第84号(2016年11月01日発行分)

執筆者4

国税の調査には強制調査と任意調査の二種類があります。
 強制調査は言わずと知れた査察部、通称マルサと言われる部署が内偵と外観を重ねて脱税額をはじき出し裁判所に捜索令状を発行してもらい家宅捜査を本社、営業所、取引先、銀行など数十か所、人員は200名近くを動員して脱税の証拠、脱税により貯めた現金、証券、通帳等の現物を押さえ、関係資料を押収していくものです。
 私自身は査察で仕事をしたことがないのですが、実際に、査察を受けた人から聞くと本当に怖いらしいです。そりゃそうですよね。捜索令状を持ってくるわけですから、有無を言えない状態ですね。
 マルサが来るということは真っ黒状態ということです。しかし、中にはマルサの勇み足ということもあります。
 さらに、その上を行くのが地検特捜部ということになります。
 これらは、強制によるもので、全国ベースで年間着手は200件ほどです。多くの税務調査は任意調査ということになります。

最近の調査

では、最近の任意調査による状況はどうでしょうか。
 税務調査を舐めている納税者が多いのではないでしょうか。つまり国税組織が舐められているという現状が見られます。その理由は様々です。
 まずは、調査慣れしている納税者にとって、何度も税務調査を受けていれば、何がポイントか分かってきます。すると、次回の調査の際に、そのポイントを調査するかしないかを見ているわけです。ここで、調査ポイントがズレていると「この調査官は大したことないな」ということで、見下される訳です。
 いざというときになまくら刀、錆びまくった日本刀を出し、振りかざす始末。それも伝家の宝刀のごとくに使うのです。まったくもって滑稽な姿を見ることがあります。こんな調査をしていれば税務調査が舐められても仕方ないと思います。
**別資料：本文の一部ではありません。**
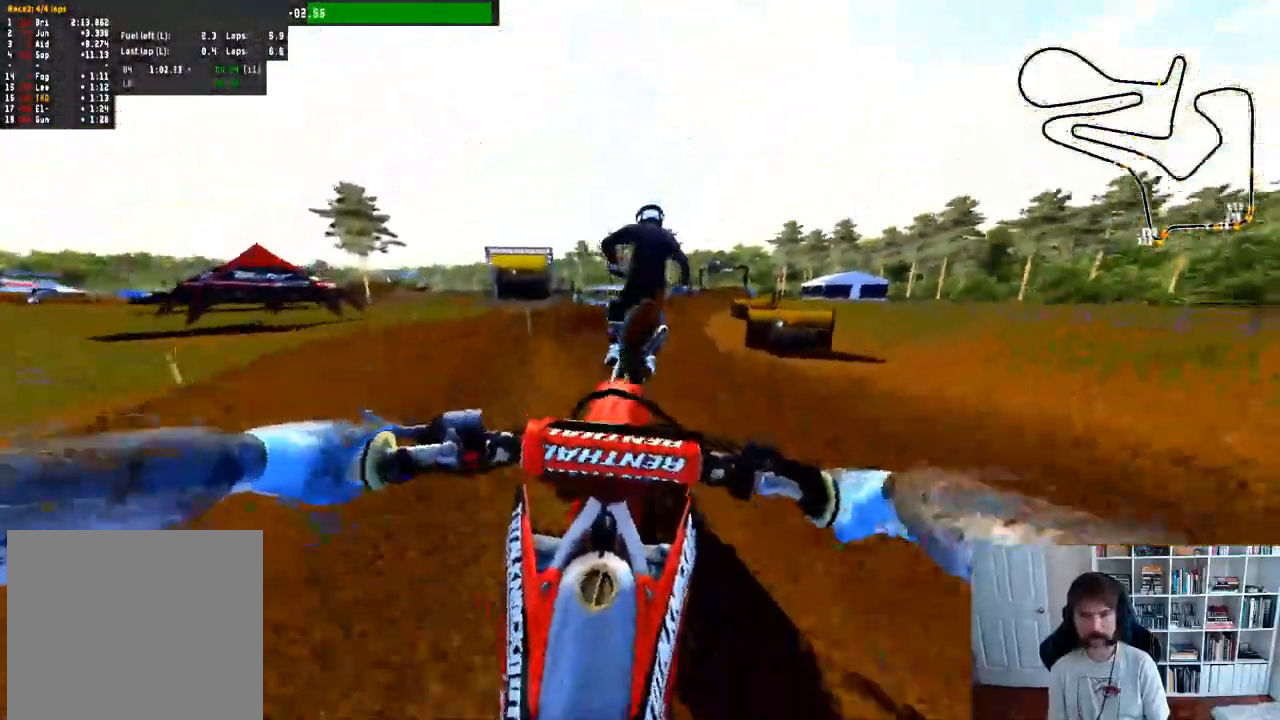
{"buttons": [], "left_stick": "right", "right_stick": "center", "events": [[17, "left_stick", "right"]]}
増差に捕らわれているから本質を見落とすのです。受ける側は楽ですよね。ただ、是認で終わりたくないからどうでもいいような内容を長時間かけるのです。ただし、時間のかけ方は銀行調査や反面調査をするのではなく、ただ、時間が過ぎていくだけの調査です。1ヶ月以上経過して、忘れた頃に調査の終結の話をすることがありますが、その内容たるものは1ヶ月以上の空白を埋めるほどのものはなく、とっくに終了していてもおかしくない内容であることはよくあることです。
 また、調査後に顧問契約を結ぶ場合もあり、その調査結果を見ると首をかしげるような否認事項であったり、何故、その否認事項を受け入れたのかもわからないような結果となっているものがあります。そのような調査をすること自体が税務当局への不信感も増えるものであり、この程度のものかと舐められる原因を税務当局自らが作っているものであると思います。
 また、最近は「税務署は怖くない」というような題材での書物が発刊されていたりすることからも、税務署は大したことないと思われているものでもあると思います。

本当は怖い

税務署は怖くないと思わないでください。それは、本当の税務調査を受けていないからと思っていてください。大した否認がなかったことは、ただラッキーであっただけです。税務調査の担当部署が管轄税務署の一般部門で調査担当者も上席が一人で調査2日間は期間損益しか調査しなかった。結果、是認で終了したことは単にラッキーであっただけです。どの会社にも、査察、資料調査課、総合特官、特情官、特調の調査対象となる可能性はあります。
 突然、無予告で調査に来て、都合が悪いなどの理由で別の日時に変更し、当日は帰って行く税務調査官は普通いませんので、何もせず帰って行ったならラッキーと思ってください。
 国税組織を怖くないと高をくくらないでください。ただし、必要以上に怖がることもありません。
 国税が本気になって取り組んだときは火傷では済みません。
 でも、大丈夫です。そのために我々税理士がついてます。